-
Quite too Utterly Utter
Concanen, Alfred, born 1835 - died 1886 - Enlarge image
Quite too Utterly Utter
- Object:
Songsheet cover
- Date:
ca. 1881 (made)
- Artist/Maker:
Concanen, Alfred, born 1835 - died 1886 (lithographer)
Stannard & Son (printer)
Hopwood & Crew (publisher) - Materials and Techniques:
Colour lithograph
- Credit Line:
Gabrielle Enthoven Collection
- Museum number:
S.34-1993
- Gallery location:
In Storage
Music sheet publishing was a lucrative business in the second half of the 19th century when piano ownership became a status symbol, enabling people to play popular music at home. Publishers realised that a good illustration on the cover could sell thousands of sheets, and in the 1860s and 1870s an artist often received as much as £20 for an illustration. Alfred Concanen (1835-1886), a staff illustrator for the Illustrated Sporting and Dramatic News, was one of the most versatile and prolific of all Victorian music sheet illustrators. His work is notable for its humorous observation and detail. Robert Coote (active 1851-1900) was a musician, lyricist and composer of popular songs.

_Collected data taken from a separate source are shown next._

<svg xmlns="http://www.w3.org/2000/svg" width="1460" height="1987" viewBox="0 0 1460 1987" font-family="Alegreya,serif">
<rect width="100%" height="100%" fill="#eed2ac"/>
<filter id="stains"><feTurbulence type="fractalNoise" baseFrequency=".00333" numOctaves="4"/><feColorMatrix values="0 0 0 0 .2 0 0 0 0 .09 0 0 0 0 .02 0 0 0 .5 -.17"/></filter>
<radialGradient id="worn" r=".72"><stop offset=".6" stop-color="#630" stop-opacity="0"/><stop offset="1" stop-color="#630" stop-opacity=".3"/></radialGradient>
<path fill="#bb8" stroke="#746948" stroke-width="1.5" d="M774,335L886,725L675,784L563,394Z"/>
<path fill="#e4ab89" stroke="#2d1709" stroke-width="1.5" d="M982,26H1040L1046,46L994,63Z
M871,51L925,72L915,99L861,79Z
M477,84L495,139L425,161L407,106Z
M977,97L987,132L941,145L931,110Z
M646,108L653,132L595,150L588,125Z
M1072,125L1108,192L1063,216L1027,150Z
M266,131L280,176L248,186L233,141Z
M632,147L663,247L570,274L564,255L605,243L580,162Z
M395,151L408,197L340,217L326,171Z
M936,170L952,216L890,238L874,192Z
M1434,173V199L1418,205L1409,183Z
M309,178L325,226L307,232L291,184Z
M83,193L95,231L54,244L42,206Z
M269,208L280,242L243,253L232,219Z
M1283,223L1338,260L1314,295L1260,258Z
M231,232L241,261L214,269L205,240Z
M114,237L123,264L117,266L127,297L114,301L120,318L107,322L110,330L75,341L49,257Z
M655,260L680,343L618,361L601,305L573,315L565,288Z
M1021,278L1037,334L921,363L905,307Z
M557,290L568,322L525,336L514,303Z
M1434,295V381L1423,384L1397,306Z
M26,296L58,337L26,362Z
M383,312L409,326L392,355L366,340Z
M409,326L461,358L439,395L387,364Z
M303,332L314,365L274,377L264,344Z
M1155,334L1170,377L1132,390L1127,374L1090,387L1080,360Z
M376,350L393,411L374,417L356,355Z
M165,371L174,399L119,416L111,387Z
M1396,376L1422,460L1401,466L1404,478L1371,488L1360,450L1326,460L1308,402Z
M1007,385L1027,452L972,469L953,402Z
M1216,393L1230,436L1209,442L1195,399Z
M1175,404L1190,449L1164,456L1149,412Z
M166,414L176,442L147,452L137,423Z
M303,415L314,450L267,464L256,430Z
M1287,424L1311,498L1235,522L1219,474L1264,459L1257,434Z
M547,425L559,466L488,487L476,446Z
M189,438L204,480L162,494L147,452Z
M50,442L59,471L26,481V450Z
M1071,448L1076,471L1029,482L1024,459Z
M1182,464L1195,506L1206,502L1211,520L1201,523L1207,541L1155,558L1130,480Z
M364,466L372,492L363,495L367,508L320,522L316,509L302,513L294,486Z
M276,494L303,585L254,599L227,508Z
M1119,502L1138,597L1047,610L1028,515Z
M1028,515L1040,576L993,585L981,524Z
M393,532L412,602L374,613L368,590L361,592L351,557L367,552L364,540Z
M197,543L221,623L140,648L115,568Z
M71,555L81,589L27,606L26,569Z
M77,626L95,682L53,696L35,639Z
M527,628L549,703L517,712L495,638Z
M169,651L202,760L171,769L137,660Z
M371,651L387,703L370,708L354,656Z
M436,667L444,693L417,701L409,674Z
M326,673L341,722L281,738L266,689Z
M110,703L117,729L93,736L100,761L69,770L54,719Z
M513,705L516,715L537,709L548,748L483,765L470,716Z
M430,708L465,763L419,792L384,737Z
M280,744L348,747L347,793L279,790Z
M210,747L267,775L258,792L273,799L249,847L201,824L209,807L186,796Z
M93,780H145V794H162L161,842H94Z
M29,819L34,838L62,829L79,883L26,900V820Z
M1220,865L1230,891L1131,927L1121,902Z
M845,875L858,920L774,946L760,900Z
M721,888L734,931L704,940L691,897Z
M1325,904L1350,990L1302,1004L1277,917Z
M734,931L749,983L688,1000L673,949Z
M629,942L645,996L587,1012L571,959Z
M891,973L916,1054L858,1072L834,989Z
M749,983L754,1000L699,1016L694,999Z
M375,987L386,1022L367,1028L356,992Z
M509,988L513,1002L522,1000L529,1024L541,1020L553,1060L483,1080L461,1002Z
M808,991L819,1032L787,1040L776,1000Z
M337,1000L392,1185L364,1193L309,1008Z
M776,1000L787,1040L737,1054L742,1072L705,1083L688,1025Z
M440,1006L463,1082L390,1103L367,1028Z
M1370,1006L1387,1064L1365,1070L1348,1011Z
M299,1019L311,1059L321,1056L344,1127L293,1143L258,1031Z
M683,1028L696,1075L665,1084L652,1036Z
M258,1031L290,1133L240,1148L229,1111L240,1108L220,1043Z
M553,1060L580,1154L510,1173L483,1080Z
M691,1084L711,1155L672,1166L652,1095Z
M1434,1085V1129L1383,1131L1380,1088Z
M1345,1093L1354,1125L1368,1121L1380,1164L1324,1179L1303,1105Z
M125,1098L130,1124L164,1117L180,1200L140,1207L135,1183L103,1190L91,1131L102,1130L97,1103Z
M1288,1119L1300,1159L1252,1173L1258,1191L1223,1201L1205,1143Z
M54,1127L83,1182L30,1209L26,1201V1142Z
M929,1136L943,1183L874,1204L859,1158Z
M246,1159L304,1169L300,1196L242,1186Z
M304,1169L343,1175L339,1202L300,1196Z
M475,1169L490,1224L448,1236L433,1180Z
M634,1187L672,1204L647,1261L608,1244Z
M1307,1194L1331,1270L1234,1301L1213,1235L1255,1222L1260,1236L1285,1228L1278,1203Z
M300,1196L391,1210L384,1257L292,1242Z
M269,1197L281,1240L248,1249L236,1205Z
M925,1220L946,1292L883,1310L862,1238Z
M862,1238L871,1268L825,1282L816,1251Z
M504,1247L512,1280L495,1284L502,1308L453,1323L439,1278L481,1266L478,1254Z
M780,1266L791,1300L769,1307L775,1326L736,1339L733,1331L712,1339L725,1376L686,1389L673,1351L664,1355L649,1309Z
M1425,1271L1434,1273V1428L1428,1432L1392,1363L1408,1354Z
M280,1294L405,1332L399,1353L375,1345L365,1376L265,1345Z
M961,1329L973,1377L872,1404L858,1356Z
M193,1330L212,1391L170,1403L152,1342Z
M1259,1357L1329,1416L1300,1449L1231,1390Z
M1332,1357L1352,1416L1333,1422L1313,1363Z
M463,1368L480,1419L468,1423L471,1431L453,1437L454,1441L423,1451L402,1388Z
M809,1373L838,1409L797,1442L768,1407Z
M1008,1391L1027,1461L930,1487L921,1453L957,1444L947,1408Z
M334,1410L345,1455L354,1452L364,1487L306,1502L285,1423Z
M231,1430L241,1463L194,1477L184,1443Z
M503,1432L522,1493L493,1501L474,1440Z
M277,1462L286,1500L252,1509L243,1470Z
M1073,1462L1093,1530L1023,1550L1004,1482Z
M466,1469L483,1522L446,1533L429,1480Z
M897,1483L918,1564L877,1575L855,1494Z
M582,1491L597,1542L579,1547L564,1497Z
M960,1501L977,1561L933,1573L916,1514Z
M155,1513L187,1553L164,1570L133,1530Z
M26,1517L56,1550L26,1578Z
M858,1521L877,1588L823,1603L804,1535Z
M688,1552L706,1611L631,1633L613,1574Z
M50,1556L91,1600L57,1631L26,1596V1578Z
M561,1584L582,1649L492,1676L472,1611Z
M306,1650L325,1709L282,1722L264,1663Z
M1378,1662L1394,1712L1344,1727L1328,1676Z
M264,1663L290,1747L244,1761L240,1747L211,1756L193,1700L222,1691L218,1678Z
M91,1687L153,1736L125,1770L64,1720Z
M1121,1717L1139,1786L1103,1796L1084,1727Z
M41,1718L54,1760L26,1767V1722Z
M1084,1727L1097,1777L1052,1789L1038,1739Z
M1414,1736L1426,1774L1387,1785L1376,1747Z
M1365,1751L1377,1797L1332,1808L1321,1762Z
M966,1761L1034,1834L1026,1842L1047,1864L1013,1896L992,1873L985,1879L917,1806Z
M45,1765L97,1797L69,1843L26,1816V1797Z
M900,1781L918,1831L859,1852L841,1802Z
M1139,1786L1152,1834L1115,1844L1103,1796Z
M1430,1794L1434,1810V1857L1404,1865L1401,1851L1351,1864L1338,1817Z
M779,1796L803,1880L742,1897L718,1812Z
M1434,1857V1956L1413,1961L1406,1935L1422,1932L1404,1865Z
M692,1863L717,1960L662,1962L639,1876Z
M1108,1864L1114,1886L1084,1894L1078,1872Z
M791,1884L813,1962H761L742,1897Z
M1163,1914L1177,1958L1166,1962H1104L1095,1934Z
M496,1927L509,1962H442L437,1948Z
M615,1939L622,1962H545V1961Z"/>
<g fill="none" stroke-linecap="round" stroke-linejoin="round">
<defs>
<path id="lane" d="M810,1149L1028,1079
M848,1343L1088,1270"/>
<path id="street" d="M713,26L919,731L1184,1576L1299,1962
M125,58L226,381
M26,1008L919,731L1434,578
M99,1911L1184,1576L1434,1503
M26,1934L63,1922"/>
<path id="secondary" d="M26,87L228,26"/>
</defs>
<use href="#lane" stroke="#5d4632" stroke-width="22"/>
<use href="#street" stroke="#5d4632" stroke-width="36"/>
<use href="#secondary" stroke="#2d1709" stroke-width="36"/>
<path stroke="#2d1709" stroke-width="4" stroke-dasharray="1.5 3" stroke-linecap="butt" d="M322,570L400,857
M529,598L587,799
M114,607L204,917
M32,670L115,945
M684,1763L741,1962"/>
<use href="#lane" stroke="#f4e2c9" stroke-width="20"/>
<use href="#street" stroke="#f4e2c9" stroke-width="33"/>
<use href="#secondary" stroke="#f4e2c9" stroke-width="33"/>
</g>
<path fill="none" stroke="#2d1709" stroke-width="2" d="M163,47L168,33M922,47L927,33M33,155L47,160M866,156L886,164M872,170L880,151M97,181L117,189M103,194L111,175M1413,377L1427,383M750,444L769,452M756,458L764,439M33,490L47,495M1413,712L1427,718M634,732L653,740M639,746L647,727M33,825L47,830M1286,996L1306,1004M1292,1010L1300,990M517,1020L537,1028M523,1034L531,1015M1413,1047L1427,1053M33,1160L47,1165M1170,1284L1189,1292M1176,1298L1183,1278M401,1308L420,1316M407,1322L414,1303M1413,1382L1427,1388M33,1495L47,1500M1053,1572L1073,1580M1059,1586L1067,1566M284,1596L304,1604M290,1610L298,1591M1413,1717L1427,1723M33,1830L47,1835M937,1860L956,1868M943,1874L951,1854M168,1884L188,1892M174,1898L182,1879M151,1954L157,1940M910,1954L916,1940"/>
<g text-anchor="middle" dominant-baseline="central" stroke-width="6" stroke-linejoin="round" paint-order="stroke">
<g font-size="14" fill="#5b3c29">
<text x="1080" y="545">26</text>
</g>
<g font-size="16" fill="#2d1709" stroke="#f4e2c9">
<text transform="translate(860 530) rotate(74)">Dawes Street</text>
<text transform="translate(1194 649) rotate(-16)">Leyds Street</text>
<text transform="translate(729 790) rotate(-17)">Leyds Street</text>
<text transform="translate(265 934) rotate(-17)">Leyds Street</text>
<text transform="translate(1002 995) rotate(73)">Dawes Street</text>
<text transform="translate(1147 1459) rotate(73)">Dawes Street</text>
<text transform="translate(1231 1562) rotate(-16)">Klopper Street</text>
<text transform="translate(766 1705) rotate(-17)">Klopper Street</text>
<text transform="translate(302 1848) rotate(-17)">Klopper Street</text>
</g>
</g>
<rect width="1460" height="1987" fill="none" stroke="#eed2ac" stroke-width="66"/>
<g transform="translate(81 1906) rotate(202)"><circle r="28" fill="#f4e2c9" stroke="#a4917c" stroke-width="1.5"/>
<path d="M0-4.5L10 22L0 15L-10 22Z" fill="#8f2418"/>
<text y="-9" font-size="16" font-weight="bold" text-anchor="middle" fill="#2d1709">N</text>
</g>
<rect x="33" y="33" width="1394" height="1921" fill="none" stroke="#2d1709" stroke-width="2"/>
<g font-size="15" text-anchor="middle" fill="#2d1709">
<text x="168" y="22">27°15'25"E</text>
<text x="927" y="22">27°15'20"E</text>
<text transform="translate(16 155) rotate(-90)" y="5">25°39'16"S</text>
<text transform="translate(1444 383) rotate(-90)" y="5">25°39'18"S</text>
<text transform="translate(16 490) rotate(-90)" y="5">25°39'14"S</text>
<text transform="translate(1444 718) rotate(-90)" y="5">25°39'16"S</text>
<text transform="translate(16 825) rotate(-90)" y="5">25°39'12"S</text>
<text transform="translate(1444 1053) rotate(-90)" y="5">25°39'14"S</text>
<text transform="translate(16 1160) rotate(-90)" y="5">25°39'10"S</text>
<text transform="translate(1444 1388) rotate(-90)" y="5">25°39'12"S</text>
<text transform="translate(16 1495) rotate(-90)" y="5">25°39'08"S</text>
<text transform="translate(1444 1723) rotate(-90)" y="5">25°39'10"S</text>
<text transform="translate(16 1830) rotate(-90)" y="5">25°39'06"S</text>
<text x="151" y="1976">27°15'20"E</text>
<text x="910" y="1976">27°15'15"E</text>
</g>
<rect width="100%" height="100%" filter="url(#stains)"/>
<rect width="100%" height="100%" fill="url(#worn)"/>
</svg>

Aestheticism, a serious artistic movement of the 1870s, is perhaps better remembered for the satires upon it than for its original tenets. This cover satirises the aesthete's hair style, velvet jacket and cravat, as well as the fashionable taste for the sunflower, Japanese blue and white pottery, bamboo, and wallpaper featuring the crane, the Japanese national bird, and the carp, a fish with symbolic associations in Japan.
In Gilbert and Sullivan's opera, Patience, Act II, Angela and Saphir admire the Aesthetic poses made by the Major, Duke and Colonel. Saphir: 'The immortal fire has descended upon them, and they are of the Inner Brotherhood - perceptively intense and consummately utter'... Saphir: 'They are indeed jolly utter'. 'Utter' was also used satirically in references to Oscar Wilde (1854-1900). This may have given rise to the comic use of the word, especially since Bunthorne, the poet in Patience, is modelled on Wilde.
Alfred Concanen was born in London, lived for some of his life in Bloomsbury, London, and worked from studios in Frith Street. Many of his music sheet covers are remarkable for their witty illustrations of London scenes and characters.